Fact is your posts were very insulting.  You basically insulted both mine and my brother's intellegince.  This is a very part time hobby for us.  So we have much to learn.  I could take the time to explain why this was so important to me to get done but I won't.  All in all I've decided to just save it for another time, if there ever is another time.  I seriously considered the hot smoke (thanks very much for the suggestion) but decided it isn't what I have done before.  And while the receiver wouldn't know that it isn't "my bacon", I would.  So thanks again to all who contributed and gave advice.


----------



## hitechredneck (Jun 5, 2015)

gcates said:


> Looks awesome!!! This may work out yet!! Another question....would you suggest using that particular rub, or does that have less to do with the process and just more with flavor? I guess what I'm asking is, the higher temps are what make it safe and I could use any flavor rub I wanted, correct?

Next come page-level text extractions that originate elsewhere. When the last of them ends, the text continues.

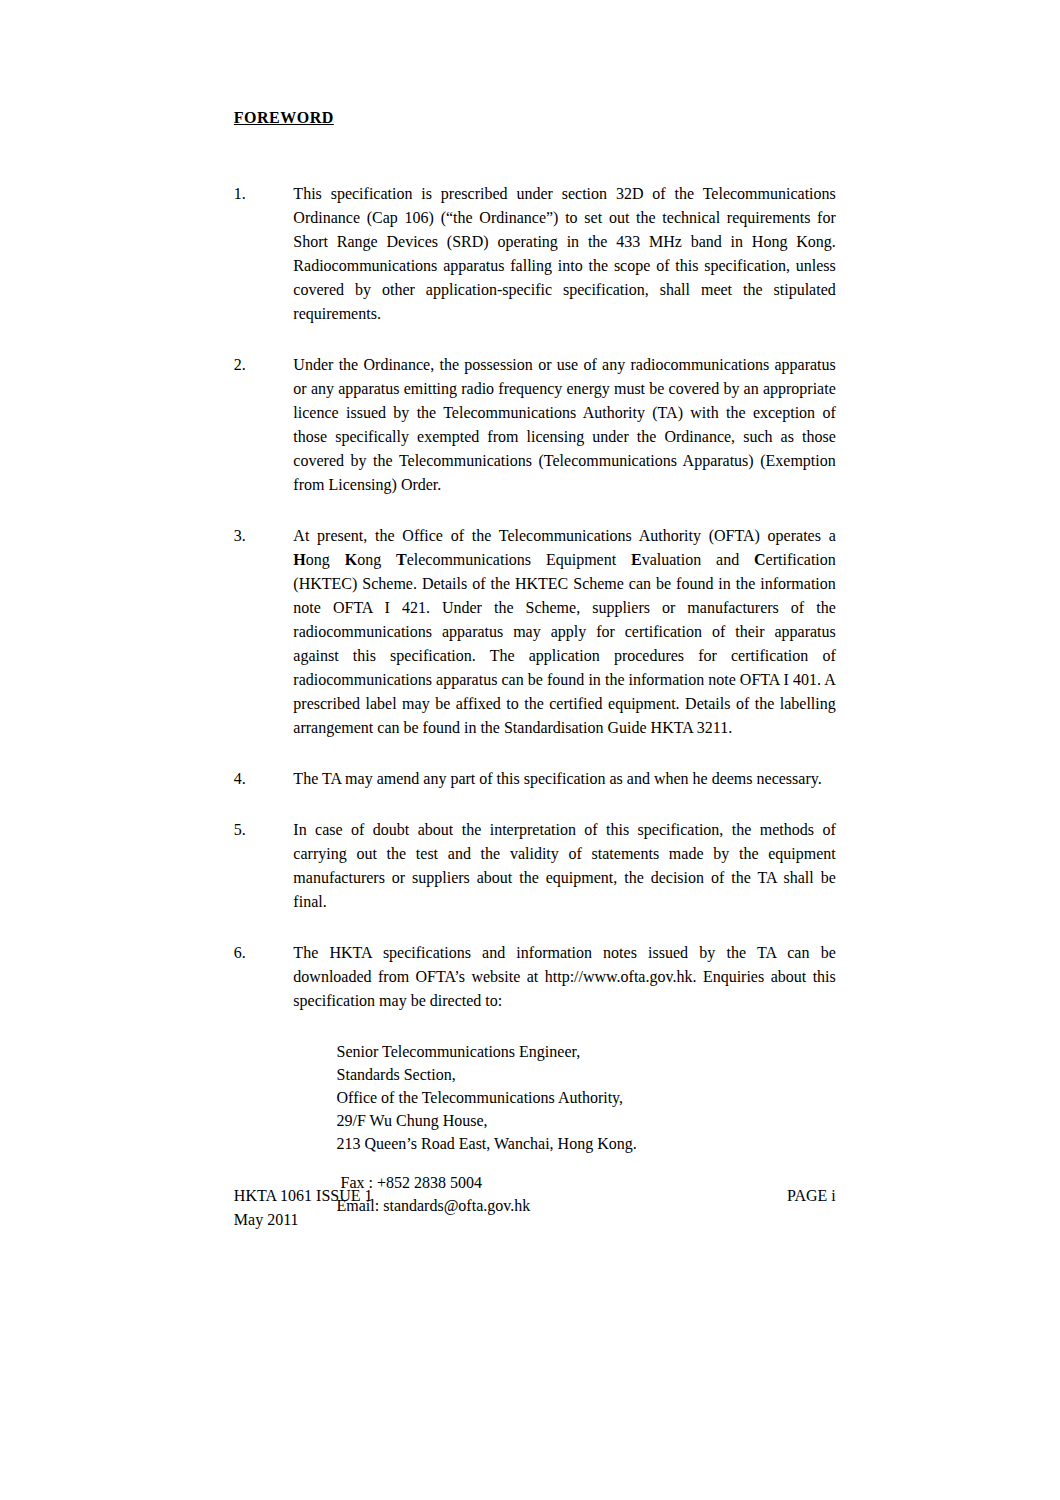FOREWORD
1. This specification is prescribed under section 32D of the Telecommunications Ordinance (Cap 106) (“the Ordinance”) to set out the technical requirements for Short Range Devices (SRD) operating in the 433 MHz band in Hong Kong. Radiocommunications apparatus falling into the scope of this specification, unless covered by other application-specific specification, shall meet the stipulated requirements.
2. Under the Ordinance, the possession or use of any radiocommunications apparatus or any apparatus emitting radio frequency energy must be covered by an appropriate licence issued by the Telecommunications Authority (TA) with the exception of those specifically exempted from licensing under the Ordinance, such as those covered by the Telecommunications (Telecommunications Apparatus) (Exemption from Licensing) Order.
3. At present, the Office of the Telecommunications Authority (OFTA) operates a Hong Kong Telecommunications Equipment Evaluation and Certification (HKTEC) Scheme. Details of the HKTEC Scheme can be found in the information note OFTA I 421. Under the Scheme, suppliers or manufacturers of the radiocommunications apparatus may apply for certification of their apparatus against this specification. The application procedures for certification of radiocommunications apparatus can be found in the information note OFTA I 401. A prescribed label may be affixed to the certified equipment. Details of the labelling arrangement can be found in the Standardisation Guide HKTA 3211.
4. The TA may amend any part of this specification as and when he deems necessary.
5. In case of doubt about the interpretation of this specification, the methods of carrying out the test and the validity of statements made by the equipment manufacturers or suppliers about the equipment, the decision of the TA shall be final.
6. The HKTA specifications and information notes issued by the TA can be downloaded from OFTA’s website at http://www.ofta.gov.hk. Enquiries about this specification may be directed to:
Senior Telecommunications Engineer,
Standards Section,
Office of the Telecommunications Authority,
29/F Wu Chung House,
213 Queen’s Road East, Wanchai, Hong Kong.
Fax : +852 2838 5004
Email: standards@ofta.gov.hk
HKTA 1061 ISSUE 1 May 2011
PAGE i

You can use any flavor you want.


dirtsailor2003 said:


> Keep in mind that without the cure, hot smoked belly is just that, hot smoked pork belly. It is good, but it's not bacon.


You're right, it's not bacon, it's pork belly.  


gcates said:


> All in all I've decided to just save it for another time, if there ever is another time. I seriously considered the hot smoke (thanks very much for the suggestion) but decided it isn't what I have done before. And while the receiver wouldn't know that it isn't "my bacon", I would. So thanks again to all who contributed and gave advice.


Good idea!  Bacon is a "labor of love" as my wife puts it...  Takes me a month to do my bacon from start to finish.  I've never gotten sick doing it and it's some of the best bacon I've ever eaten in my life.  I recommend Pops Brine as well as the tutorial by Bear Carver for his dry cure.  Both were absolutely fantastic.  

In fact, I'm down to my last five pounds of bacon in the fridge...  Time to start the next belly


----------